Uno dei temi più controversi che si perde nella notte dei tempi, riguarda la presenza dei cavalli nel Nord America, un’area prima ancora che un paese, contornata dall’oceano. È antecedente o posteriore all’arrivo dei conquistadores? I cavalli sono nati là e poi arrivati nel continente euroasiatico o viceversa?
Gli studi in merito sono stati tantissimi. Tutti ricchi di apporti scientifici che, con l’aiuto della tecnologia, sono andati via via affinandosi. E così, eccoci arrivati fino alla teoria recentemente esposta dal professor Clément Bataille e dal suo staff all’Università di Ottawa, apparsa su Science e arricchita dall’impiego dell’AI.
Secondo Bataille, l’origine dei cavalli nel Nord America risalirebbe a circa 4 milioni di anni fa, quando in virtù di un diverso livello dei mari, esistevano lingue di terre emerse tra i continenti, che consentivano quindi il passaggio dei cavalli da una parte all’altra. In pratica tra Nord America ed Eurasia.
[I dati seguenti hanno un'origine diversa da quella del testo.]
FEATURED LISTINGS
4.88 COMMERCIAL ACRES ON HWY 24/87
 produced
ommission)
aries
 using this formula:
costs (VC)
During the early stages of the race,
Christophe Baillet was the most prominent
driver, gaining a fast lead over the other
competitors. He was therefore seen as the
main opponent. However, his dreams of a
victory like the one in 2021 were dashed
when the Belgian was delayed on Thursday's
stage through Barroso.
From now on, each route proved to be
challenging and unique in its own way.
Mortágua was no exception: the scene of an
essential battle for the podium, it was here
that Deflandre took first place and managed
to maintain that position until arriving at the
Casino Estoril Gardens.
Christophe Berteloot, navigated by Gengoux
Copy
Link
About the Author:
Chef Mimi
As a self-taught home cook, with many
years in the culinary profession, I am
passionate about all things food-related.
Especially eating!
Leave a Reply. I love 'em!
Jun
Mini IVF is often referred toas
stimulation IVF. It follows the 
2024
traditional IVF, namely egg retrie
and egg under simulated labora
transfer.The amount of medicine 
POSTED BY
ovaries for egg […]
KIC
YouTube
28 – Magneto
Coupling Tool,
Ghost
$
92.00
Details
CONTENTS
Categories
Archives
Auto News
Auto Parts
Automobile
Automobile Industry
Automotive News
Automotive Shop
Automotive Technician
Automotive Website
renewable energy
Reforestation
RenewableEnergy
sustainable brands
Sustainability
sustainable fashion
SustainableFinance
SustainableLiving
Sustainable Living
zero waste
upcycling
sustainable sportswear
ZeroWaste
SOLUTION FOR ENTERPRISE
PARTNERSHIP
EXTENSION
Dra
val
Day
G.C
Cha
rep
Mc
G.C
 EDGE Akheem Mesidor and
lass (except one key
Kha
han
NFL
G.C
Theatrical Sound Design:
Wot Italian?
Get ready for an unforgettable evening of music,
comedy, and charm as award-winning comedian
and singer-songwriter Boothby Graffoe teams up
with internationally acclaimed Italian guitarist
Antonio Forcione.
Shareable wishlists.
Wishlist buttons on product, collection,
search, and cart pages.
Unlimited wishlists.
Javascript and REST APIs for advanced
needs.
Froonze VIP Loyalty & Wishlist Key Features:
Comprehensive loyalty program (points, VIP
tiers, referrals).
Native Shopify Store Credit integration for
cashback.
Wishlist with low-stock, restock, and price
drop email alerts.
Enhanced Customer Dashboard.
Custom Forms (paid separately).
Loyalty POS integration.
I 57 ricercatori internazionali che hanno partecipato a questo studio – compresi scienziati nativi americani Lakota, Blackfoot, Dene’ e Uñupiaq – avrebbero raccolto prove scientifiche di questo passaggio ‘a doppio senso’ verificatisi in diverse occasioni.
In realtà, si tratta di veri e propri movimenti migratori che sarebbero continuati almeno fino all’Era Glaciale, tra 50mila e 19mila anni fa.
Uno studio di tale complessità scientifica è stato reso possibile combinando l’analisi all’avanguardia del DNA antico e degli isotopi con i sistemi tradizionali di conoscenza scientifica indigena, rivelando come le nuove intuizioni su come il cambiamento climatico abbia influenzato le specie di megaerbivori nel tardo Pleistocene. Cavalli in primis. Volendo uscire dall’ambito accademico per osservare le cose con un pragmatismo più ‘pop’, questo studio porta con sé lezioni importantissime sulla conservazione della biodiversità in tempi di cambiamenti climatici e dell’ecosistema.
I cavalli, veri maestri
I cavalli hanno svolto un ruolo fondamentale nel plasmare la visione del mondo e i sistemi scientifici di molte popolazioni indigene a livello globale. Il loro comportamento, i loro ruoli ecologici e la loro capacità di adattarsi e di spostarsi su grandi distanze hanno offerto profonde lezioni alle comunità indigene che hanno gestito vasti territori nelle Americhe per più di 20.000 anni.
«Il nostro lavoro dimostra che solo in Nord America esisteva una stirpe equina distinta a sud delle calotte glaciali, un’altra in Alaska e nello Yukon, e addirittura una terza al limite occidentale dell’Alaska», spiega la dott.ssa Yvette Running Horse Collin, scienziata Lakota e direttrice del Taku Skan Skan Wasakliyapi: Global Institute for Traditional Science (GIFTS), che ha guidato il lavoro di laboratorio di sequenziamento del genoma per questo studio e ha contribuito a garantire l’applicazione e il rispetto di tutti i protocolli scientifici indigeni.
«I modelli di migrazione naturale mostrano chiaramente che gli odierni confini geografici dei Paesi e le etichette paleontologiche che li accompagnano non definiscono o catturano accuratamente la reale esperienza del cavallo». A dimostrazione di ciò, la terza stirpe di cavalli trovata in Nord America è stata fatta risalire geneticamente all’Eurasia, per la precisione ai Monti Urali.
Questi cavalli sarebbero entrati in Nord America quando il livello del mare si è abbassato e una massa di terra ha collegato la Siberia all’Alaska. Lo studio dimostra che questo ponte terrestre è stato attraversato più volte dai cavalli dall’Eurasia all’America tra 50.000 e 19.000 anni fa.
I risultati sottolineano l’importanza di mantenere corridoi ecologici che supportino il movimento continuo tra gli habitat. Tali percorsi sembrano essenziali per preservare la biodiversità della megafauna e delle forme di vita dipendenti e interconnesse, non solo nell’Artico in rapido riscaldamento, ma a livello globale, dato che il mondo si trova ad affrontare una grave crisi della biodiversità.